After we got our fishing gear from the laundry, me and Dad walked down the pebbly track behind our house to the beach.
Out on the oyster lease people were casting lines into the channel and I could hear them laughing from the shore. Soldier crabs marched along to the left of us and as soon as they saw Dad with the nipper pump they burrowed into the sand.
The clouds were gone by the time Dad got enough nippers for bait. As we walked along the beach he teased me about not helping him, but I didn’t take much notice. I was too busy thinking about my blue rock pool. I wanted to see if there was any fish in it this week. I wanted to see if that other boy was hanging around it too.

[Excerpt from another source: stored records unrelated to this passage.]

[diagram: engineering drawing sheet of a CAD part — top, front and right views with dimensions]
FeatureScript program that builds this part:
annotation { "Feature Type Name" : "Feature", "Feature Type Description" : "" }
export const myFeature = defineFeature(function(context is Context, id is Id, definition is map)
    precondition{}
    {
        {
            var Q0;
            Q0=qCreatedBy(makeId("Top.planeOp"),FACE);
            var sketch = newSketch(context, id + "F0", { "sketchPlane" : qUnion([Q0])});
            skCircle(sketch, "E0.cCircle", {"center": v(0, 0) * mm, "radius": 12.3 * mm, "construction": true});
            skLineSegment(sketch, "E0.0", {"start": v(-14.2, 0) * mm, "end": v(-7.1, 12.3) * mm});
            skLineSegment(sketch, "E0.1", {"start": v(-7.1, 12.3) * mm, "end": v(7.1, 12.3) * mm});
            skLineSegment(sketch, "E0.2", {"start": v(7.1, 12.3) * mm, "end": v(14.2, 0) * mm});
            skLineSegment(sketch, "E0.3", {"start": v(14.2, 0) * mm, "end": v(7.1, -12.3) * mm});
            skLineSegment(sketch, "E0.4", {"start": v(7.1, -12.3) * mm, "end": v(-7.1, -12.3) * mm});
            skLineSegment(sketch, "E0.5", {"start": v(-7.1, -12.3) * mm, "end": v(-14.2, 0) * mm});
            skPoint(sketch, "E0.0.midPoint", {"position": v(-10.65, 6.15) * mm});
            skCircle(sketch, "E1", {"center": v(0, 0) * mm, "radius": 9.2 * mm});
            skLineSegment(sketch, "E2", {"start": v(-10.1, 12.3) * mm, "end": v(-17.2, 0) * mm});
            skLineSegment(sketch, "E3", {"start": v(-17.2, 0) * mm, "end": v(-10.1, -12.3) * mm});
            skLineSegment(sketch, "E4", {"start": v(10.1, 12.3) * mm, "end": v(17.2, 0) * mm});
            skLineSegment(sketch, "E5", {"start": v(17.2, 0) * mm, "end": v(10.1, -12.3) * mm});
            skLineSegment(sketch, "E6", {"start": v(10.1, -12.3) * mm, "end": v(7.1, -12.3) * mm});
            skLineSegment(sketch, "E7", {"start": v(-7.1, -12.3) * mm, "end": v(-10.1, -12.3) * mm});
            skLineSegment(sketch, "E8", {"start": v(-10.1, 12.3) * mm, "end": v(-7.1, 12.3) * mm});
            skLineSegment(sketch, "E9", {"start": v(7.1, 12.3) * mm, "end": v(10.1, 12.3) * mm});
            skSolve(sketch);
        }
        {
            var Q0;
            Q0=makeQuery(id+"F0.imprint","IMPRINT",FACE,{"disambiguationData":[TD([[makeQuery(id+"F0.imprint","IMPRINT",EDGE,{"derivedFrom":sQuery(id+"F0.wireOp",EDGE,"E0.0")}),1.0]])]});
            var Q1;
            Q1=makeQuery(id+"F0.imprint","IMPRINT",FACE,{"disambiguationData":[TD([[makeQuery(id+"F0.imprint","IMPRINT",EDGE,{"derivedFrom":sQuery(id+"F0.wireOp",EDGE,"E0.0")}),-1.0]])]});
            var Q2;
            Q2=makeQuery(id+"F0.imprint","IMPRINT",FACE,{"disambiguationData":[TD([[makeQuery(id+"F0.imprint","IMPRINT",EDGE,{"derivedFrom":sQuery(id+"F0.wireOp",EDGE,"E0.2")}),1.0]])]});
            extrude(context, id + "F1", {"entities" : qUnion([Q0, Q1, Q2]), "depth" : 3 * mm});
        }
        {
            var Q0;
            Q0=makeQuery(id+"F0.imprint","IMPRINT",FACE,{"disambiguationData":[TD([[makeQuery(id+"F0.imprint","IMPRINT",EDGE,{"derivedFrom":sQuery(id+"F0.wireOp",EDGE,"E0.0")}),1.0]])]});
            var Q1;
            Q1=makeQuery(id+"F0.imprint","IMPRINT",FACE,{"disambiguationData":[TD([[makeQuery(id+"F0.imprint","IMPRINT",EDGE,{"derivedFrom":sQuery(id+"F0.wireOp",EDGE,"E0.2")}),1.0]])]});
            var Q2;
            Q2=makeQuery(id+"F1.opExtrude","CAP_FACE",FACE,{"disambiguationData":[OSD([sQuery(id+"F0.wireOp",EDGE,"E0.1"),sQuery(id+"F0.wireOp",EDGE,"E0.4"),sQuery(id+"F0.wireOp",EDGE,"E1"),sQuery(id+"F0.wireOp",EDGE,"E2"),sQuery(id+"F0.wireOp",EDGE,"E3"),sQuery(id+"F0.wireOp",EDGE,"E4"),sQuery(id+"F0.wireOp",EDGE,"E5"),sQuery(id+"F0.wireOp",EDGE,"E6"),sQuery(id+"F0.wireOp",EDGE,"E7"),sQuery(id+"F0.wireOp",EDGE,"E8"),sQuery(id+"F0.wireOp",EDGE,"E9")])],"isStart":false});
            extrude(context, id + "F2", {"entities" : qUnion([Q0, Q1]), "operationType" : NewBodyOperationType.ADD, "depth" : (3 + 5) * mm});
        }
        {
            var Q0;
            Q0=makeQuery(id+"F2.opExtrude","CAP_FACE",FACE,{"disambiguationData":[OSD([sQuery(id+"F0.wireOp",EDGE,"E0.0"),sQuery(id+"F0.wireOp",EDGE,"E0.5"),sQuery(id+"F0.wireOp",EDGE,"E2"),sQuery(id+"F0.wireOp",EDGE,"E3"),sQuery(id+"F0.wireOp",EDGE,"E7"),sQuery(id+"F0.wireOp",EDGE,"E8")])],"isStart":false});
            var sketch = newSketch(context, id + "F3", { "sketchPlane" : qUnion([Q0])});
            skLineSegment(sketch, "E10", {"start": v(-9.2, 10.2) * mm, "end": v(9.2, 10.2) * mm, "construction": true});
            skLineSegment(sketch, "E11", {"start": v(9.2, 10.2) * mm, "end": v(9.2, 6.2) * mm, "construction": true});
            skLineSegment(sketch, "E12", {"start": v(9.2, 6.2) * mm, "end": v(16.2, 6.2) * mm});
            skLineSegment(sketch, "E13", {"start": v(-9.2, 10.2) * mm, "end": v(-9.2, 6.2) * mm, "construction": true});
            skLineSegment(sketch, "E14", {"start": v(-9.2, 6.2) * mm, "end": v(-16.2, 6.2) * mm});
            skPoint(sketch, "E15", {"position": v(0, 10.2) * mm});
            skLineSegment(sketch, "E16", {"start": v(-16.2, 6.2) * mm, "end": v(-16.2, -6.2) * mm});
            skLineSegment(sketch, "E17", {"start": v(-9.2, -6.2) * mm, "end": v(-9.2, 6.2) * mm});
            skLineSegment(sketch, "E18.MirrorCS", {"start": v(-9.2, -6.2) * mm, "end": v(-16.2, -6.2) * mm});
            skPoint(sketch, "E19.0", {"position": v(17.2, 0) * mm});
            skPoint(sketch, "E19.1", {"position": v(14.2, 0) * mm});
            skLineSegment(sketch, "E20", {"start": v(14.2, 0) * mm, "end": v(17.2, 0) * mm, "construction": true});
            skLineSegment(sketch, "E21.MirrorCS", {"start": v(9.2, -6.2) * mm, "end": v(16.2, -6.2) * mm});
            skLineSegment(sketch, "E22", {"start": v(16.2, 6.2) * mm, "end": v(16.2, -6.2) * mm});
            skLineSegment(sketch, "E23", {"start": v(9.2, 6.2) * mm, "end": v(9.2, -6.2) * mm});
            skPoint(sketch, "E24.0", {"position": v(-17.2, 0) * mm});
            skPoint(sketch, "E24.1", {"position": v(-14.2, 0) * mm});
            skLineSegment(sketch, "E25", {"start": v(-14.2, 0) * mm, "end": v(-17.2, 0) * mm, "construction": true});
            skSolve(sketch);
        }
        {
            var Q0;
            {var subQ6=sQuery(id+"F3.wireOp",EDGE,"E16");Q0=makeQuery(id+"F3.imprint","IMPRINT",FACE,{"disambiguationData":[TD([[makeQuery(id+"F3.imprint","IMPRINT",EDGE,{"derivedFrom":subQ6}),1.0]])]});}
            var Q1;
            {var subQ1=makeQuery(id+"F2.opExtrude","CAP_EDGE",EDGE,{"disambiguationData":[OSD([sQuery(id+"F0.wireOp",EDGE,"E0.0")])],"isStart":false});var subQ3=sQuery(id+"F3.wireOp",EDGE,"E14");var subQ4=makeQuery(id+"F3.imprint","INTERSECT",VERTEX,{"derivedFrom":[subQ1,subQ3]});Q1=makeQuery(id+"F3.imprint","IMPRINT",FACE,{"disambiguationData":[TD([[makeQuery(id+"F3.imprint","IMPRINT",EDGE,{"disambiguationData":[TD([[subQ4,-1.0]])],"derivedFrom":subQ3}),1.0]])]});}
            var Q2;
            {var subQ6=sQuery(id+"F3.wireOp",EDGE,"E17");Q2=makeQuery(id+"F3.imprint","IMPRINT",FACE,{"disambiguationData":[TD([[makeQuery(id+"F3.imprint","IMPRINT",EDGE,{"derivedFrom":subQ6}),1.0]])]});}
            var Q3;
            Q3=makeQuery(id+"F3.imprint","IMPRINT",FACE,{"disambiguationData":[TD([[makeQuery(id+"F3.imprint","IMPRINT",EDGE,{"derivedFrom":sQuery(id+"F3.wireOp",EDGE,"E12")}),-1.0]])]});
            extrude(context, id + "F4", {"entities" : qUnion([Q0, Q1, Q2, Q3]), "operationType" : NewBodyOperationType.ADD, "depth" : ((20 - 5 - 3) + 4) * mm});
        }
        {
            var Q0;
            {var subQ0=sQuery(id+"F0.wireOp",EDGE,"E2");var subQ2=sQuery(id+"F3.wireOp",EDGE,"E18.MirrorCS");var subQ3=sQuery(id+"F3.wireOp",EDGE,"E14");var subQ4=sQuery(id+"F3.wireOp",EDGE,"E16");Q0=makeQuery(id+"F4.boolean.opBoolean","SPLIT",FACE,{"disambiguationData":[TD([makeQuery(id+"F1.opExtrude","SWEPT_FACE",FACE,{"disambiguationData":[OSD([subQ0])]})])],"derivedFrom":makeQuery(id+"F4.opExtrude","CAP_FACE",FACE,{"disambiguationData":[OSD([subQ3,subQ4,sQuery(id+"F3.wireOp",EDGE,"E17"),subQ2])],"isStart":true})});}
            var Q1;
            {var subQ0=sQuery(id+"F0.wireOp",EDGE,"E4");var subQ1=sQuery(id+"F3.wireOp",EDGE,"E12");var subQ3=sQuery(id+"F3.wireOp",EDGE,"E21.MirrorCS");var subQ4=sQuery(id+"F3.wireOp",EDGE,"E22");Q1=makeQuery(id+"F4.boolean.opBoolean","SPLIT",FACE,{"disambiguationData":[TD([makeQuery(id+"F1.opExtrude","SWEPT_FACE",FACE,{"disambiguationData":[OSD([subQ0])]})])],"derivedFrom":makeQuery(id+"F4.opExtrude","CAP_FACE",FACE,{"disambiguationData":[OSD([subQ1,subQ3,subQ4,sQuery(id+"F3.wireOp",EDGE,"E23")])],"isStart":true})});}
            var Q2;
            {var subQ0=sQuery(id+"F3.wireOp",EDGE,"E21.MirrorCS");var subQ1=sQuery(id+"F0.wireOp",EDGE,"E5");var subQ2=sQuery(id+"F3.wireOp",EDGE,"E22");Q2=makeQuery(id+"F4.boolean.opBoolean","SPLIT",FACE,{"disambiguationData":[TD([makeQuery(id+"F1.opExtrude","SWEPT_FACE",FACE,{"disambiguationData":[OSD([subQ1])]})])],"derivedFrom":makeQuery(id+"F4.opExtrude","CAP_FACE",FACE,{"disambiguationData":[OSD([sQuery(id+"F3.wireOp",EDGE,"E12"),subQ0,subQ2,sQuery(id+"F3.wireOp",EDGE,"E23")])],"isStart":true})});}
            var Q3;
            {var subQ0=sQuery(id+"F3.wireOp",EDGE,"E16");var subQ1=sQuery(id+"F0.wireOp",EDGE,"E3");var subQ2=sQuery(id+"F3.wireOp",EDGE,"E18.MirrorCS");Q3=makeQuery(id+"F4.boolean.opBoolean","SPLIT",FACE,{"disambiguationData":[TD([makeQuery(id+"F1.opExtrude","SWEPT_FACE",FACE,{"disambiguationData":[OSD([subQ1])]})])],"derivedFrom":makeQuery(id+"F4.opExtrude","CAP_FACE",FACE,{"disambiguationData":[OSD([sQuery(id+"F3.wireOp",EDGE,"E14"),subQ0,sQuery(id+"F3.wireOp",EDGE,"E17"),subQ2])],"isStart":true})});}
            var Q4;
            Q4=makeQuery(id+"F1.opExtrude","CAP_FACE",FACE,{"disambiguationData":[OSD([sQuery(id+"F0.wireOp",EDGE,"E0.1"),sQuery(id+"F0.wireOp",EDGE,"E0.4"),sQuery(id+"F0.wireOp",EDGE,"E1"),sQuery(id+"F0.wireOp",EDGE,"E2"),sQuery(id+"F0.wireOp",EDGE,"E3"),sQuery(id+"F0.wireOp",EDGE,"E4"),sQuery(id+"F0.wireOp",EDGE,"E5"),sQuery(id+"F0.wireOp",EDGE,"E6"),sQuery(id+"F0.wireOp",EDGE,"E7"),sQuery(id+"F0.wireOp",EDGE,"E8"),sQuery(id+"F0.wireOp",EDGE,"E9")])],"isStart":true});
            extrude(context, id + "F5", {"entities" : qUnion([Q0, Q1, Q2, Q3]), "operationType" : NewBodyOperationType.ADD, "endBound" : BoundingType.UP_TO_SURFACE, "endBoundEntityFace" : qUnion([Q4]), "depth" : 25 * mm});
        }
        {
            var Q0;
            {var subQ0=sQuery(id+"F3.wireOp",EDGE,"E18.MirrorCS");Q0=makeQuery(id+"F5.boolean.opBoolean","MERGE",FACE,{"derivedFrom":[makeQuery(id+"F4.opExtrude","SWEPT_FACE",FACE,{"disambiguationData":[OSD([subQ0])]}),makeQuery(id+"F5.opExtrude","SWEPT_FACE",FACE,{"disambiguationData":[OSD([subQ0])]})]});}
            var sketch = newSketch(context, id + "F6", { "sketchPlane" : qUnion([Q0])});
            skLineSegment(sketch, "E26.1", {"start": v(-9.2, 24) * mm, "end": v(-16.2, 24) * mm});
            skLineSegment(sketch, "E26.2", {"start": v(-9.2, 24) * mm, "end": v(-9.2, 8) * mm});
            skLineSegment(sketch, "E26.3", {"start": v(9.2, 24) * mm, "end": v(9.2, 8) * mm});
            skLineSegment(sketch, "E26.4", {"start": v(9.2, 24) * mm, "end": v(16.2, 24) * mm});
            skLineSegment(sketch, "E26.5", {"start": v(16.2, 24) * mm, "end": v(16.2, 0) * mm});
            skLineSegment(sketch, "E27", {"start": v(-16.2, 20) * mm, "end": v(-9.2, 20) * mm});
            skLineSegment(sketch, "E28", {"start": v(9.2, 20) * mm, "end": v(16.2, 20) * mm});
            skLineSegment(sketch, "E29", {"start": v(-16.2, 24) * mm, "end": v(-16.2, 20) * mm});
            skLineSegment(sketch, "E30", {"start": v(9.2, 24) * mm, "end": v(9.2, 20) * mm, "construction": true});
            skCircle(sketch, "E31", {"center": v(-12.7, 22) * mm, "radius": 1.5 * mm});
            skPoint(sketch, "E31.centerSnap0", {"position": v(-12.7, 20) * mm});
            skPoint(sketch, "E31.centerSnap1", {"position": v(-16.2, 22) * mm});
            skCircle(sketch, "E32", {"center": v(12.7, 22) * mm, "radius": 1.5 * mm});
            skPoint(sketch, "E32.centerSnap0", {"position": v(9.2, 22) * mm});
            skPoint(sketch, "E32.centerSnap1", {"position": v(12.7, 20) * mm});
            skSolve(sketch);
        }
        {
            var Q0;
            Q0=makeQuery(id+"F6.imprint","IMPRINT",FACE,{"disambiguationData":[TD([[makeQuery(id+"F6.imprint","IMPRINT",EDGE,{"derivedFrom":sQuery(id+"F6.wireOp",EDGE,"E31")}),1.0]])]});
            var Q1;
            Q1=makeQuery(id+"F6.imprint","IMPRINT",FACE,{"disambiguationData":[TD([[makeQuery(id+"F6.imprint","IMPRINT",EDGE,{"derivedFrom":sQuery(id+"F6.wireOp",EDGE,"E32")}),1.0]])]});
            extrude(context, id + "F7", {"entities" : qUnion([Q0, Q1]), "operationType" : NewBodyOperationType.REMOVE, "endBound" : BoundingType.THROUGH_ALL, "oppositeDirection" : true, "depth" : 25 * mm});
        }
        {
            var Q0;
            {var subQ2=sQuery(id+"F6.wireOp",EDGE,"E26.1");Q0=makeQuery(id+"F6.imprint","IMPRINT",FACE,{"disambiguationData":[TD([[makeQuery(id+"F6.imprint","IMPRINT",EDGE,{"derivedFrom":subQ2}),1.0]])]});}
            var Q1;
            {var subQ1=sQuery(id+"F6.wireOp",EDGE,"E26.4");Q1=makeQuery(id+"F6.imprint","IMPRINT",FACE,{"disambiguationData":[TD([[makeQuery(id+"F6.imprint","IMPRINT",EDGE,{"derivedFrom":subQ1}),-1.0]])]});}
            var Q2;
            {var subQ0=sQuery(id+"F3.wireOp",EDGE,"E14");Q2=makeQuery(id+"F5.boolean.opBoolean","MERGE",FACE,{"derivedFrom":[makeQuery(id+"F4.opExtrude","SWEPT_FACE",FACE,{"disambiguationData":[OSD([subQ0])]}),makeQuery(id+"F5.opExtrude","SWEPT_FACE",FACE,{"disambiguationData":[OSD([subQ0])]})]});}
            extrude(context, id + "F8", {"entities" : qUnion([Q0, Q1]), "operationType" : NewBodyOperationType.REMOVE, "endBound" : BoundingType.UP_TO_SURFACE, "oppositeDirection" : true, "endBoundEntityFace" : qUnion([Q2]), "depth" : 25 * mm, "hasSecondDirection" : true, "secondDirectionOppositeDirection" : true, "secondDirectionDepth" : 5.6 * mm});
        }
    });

‘More flamin’ holiday makers,’ Dad said as we got to the boat ramp. There were cars and trailers everywhere so we kept going. When we got to our fishing spot I could see the boy from last week hanging around again. He was kneeling beside my pool and throwing stuff in it. I started to get real angry.
‘You can always share it you know,’ Dad said.
‘With the flamin’ holiday makers?’ I growled and threw my bag on the rocks.
‘Yeah, with the flamin’ holiday makers,’ Dad replied. ‘They’re not all bad you know. Besides, you might find a good mate. He looks about your age.’
He looked smaller than me, but he was too far away to tell for sure.
‘Go on,’ Dad said. Giving me a poke. ‘Make a friend today. There’s only two weeks of the holidays left.’
Grabbing my bag I started out over the rocks. I looked up every now and then to see if the boy was watching me and by the time I got to the pool he was standing up. He was holding a plastic bag with a knife and handline in it.
‘There’s a big one on the bottom,’ he said.
I shaded my eyes.
‘Yeah, it looks like a groper.’
‘I thought so too,’ he replied. But I could tell he wasn’t sure.
‘Where you from?’ I asked.
‘I’m from Canberra. Where are you from?’
‘From The Mish. Just along the beach there.’
‘Oh,’ he replied. ‘So you’re Aboriginal?’
‘Yeah,’ I said. ‘So what?’
‘Nothing,’ he said and looked down again. ‘I just thought you might be able to teach me how to fish, that’s all.’
I looked at him again. His T-shirt was old like mine but he had no shoes on. A Blue Ring octopus could bite him.
‘I suppose I could teach ya,’ I said. And I gave him a little smile.
‘Thanks,’ he said, smiling too. ‘You’re not bad, I guess.’
I laughed. ‘You’re not too bad either,’ I said, ‘for a holiday maker.’
And when he laughed I knew that he could share my pool.